Tamiflu Resistance among some Influenza Flu Virus Samples in Europe

A European survey has issued preliminary results which show flu virus resistance to oseltamivir (Tamiflu). Some samples of the A (H1N1) virus, a human flu virus which is spreading in Europe this winter, is resistant to Tamiflu, a well-known antiviral drug.

The EU-funded VIRGIL network has tested 437 samples of the A (H1N1) flu virus strain between November 2007 and January 2008 in 18 European countries - of which 59 from nine different countries have become resistant to oseltamivir, 26 of them from Norway out of 37 that were sent for testing (in Norway).

Norwegian authorities, as soon as this high level of resistance to oseltamivir in the A H1N1 viruses became evident, notified other EU nations as well as the WHO (World Health Organization).
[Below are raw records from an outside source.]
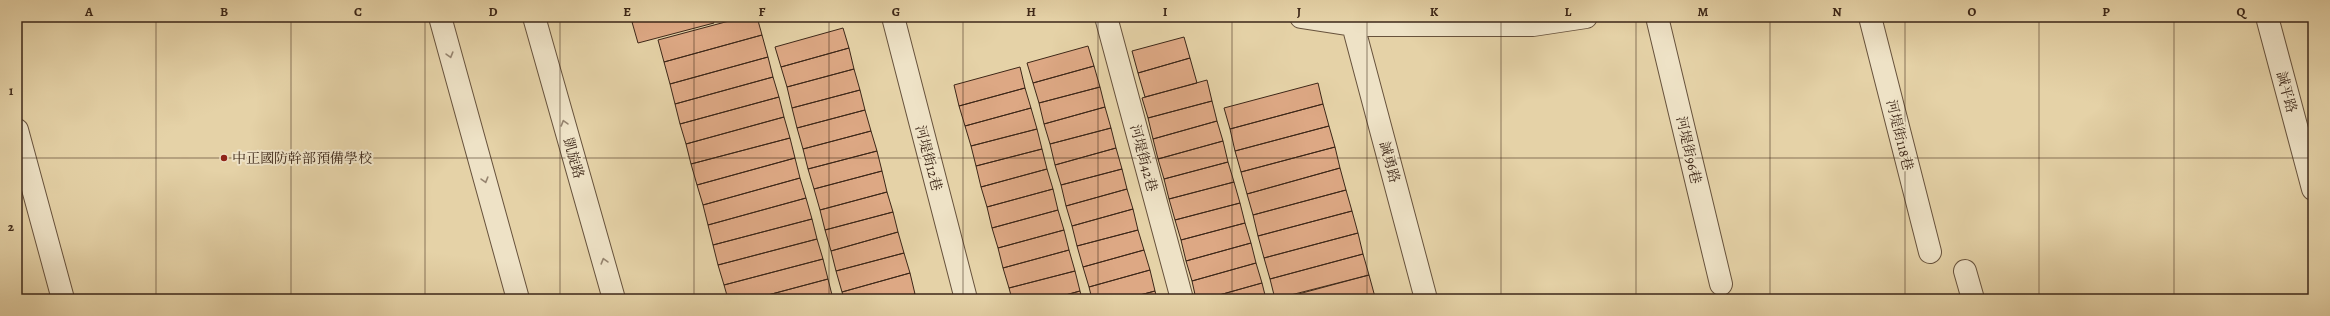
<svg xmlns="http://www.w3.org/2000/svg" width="2330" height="316" viewBox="0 0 2330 316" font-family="Alegreya,'Noto Serif TC',serif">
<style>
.building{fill:#dda884;stroke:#3d2718}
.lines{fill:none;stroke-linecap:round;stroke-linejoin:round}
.minor-casing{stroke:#67523c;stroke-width:24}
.minor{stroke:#eee2c6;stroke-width:22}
.oneway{stroke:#96846f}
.grid{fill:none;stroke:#3d2718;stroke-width:1;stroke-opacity:0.55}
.poi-dot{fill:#8f2418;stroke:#eee2c6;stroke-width:1.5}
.labels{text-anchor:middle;stroke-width:4;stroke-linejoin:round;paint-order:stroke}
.street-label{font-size:14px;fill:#3d2718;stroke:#eee2c6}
.poi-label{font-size:14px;fill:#3d2718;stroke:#eee2c6;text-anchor:start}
.neatline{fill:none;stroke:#3d2718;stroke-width:1.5}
.grid-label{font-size:13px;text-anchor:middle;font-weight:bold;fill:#3d2718}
</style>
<rect width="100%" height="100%" fill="#e5d2a7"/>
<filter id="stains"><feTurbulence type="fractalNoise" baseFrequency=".005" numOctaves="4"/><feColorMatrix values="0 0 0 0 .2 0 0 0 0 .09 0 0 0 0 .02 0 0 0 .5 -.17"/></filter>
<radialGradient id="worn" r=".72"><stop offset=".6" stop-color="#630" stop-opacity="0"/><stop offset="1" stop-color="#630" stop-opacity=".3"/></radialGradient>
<path class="building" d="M631,17H651L632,22Z
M651,17H712L714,23L638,43L632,22Z
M744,17H757L762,35L664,62L658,40Z
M843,28L849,48L781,67L775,47Z
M762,35L768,57L670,84L664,62Z
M1184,37L1190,58L1138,73L1132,51Z
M1088,46L1094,66L1033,83L1027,63Z
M849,48L854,69L787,87L781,67Z
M768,57L773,77L675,104L670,84Z
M1190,58L1197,83L1145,97L1138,73Z
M1094,66L1100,87L1039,103L1033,83Z
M1020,67L1025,88L959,106L954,85Z
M854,69L860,90L792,108L787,87Z
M773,77L779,97L680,124L675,104Z
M1207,80L1212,101L1148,118L1142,98Z
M1318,83L1323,104L1230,129L1224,108Z
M1100,87L1105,107L1044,124L1039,103Z
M1025,88L1031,108L965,126L959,106Z
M860,90L865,110L797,128L792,108Z
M779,97L784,117L686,144L680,124Z
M1212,101L1217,121L1153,139L1148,118Z
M1323,104L1329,126L1235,151L1230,129Z
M1105,107L1111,128L1050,144L1044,124Z
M1031,108L1037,129L971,146L965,126Z
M865,110L871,131L803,149L797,128Z
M784,117L790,138L691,164L686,144Z
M1217,121L1223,141L1158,159L1153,139Z
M1329,126L1335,147L1241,172L1235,151Z
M1111,128L1116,148L1055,165L1050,144Z
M1037,129L1042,149L976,166L971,146Z
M871,131L877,151L808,169L803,149Z
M790,138L795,158L697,185L691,164Z
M1223,141L1228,162L1164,179L1158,159Z
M1335,147L1340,168L1247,194L1241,172Z
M1116,148L1122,169L1061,185L1055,165Z
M1042,149L1047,169L981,187L976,166Z
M877,151L882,171L814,189L808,169Z
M795,158L800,178L703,205L697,185Z
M1228,162L1234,182L1169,199L1164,179Z
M1340,168L1346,190L1253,215L1247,194Z
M1047,169L1053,189L987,207L981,187Z
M1122,169L1127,189L1066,206L1061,185Z
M882,171L887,192L820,210L814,189Z
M800,178L806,198L708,225L703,205Z
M1234,182L1240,203L1175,220L1169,199Z
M1053,189L1058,210L992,228L987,207Z
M1127,189L1133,209L1072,226L1066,206Z
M1346,190L1352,211L1258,236L1253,215Z
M887,192L893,212L825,230L820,210Z
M806,198L812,219L713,245L708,225Z
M1240,203L1245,223L1181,240L1175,220Z
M1133,209L1138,230L1077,246L1072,226Z
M1058,210L1064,230L998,248L992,228Z
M1352,211L1358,233L1264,258L1258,236Z
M893,212L898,232L831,251L825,230Z
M812,219L817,239L718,265L713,245Z
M1245,223L1251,243L1186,261L1181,240Z
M1064,230L1069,250L1003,268L998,248Z
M1138,230L1144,250L1083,267L1077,246Z
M898,232L904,253L836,271L831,251Z
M1358,233L1363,254L1270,279L1264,258Z
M817,239L823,259L724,285L718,265Z
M1251,243L1256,263L1192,281L1186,261Z
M1069,250L1075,271L1009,288L1003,268Z
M1144,250L1150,270L1089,287L1083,267Z
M904,253L910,273L842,292L836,271Z
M1363,254L1369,275L1275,299L1270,279Z
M823,259L828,279L753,299H728L724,285Z
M1256,263L1262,283L1205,299H1196L1192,281Z
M1150,270L1155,291L1125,299H1092L1089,287Z
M1075,271L1080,291L1051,299H1012L1009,288Z
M910,273L915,294L897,299H844L842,292Z
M1369,275L1375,297L1366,299H1280Z
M828,279L833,299H753Z
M1262,283L1266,299H1205Z
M1080,291L1082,299H1051Z
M1155,291L1157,299H1125Z
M915,294L916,299H897Z"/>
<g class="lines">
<g class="minor-casing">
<path id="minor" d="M440,17L518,299
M534,17L614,299
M893,17L966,299
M1106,17L1182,299
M1301,17L1353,25H1533L1586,17
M1657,17L1721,284
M1870,17L1930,252
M2267,17L2313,189
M1353,25L1426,299
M17,130L63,299
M1965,271L1973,299"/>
</g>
<use href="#minor" class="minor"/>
</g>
<defs><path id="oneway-chevron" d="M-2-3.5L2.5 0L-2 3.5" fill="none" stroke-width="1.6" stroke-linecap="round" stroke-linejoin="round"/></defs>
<g class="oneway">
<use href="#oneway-chevron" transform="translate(450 55) rotate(74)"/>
<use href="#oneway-chevron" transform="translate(564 123) rotate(-106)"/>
<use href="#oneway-chevron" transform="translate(485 180) rotate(74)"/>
<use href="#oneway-chevron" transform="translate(604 261) rotate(-106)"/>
</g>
<path class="grid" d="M156,17V299M291,17V299M425,17V299M560,17V299M694,17V299M829,17V299M963,17V299M1098,17V299M1232,17V299M1367,17V299M1501,17V299M1636,17V299M1770,17V299M1905,17V299M2039,17V299M2174,17V299M17,158H2313"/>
<circle class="poi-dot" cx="224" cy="158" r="4"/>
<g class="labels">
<g class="street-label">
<text transform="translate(2287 92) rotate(75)" y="5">誠平路</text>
<text transform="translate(1900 135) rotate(76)" y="5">河堤街118巷</text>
<text transform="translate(1689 150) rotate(77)" y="5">河堤街96巷</text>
<text transform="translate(574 158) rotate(74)" y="5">凱旋路</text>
<text transform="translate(929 158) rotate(75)" y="5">河堤街12巷</text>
<text transform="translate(1144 158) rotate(75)" y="5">河堤街42巷</text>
<text transform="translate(1390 162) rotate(75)" y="5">誠勇路</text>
</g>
<g class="poi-label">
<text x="232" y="163">中正國防幹部預備學校</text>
</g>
</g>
<rect width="2330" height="316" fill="none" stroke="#e5d2a7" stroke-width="44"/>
<rect x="22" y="22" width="2286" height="272" class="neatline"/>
<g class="grid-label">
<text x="89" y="16">A</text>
<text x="224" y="16">B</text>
<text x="358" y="16">C</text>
<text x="493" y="16">D</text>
<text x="627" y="16">E</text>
<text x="762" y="16">F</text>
<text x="896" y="16">G</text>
<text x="1031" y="16">H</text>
<text x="1165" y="16">I</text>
<text x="1299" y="16">J</text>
<text x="1434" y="16">K</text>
<text x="1568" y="16">L</text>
<text x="1703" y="16">M</text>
<text x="1837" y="16">N</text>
<text x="1972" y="16">O</text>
<text x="2106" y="16">P</text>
<text x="2241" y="16">Q</text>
<text x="11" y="95">1</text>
<text x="11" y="231">2</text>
</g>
<rect width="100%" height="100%" filter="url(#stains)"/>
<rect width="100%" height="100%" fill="url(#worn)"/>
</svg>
An advisory to doctors and the general public has been issued by Norwegian authorities (advisory in Norwegian).

The significance of this latest data from the VIRGIL network is being assessed by experts from ECDC (European Center for Disease Prevention and Control), the European Commission, and WHO. Authorities say an interim joint-assessment will be issued soon, based on the preliminary results.

It is not possible at this stage to be precise as to how widespread and at what level influenza virus resistance to Tamiflu is in Europe. Experts suggest that resistant is significant throughout the continent, but perhaps not as high as it is in Norway.

Patients who become infected with the A (H1N1) flu virus strain do not seem to become sicker than those infected with "normal" seasonal influenza, the ECDC reports. Nevertheless, one should bear in mind that influenza A can be a serious and life-threatening illness for the elderly, the very young, and for those with debilitating illnesses.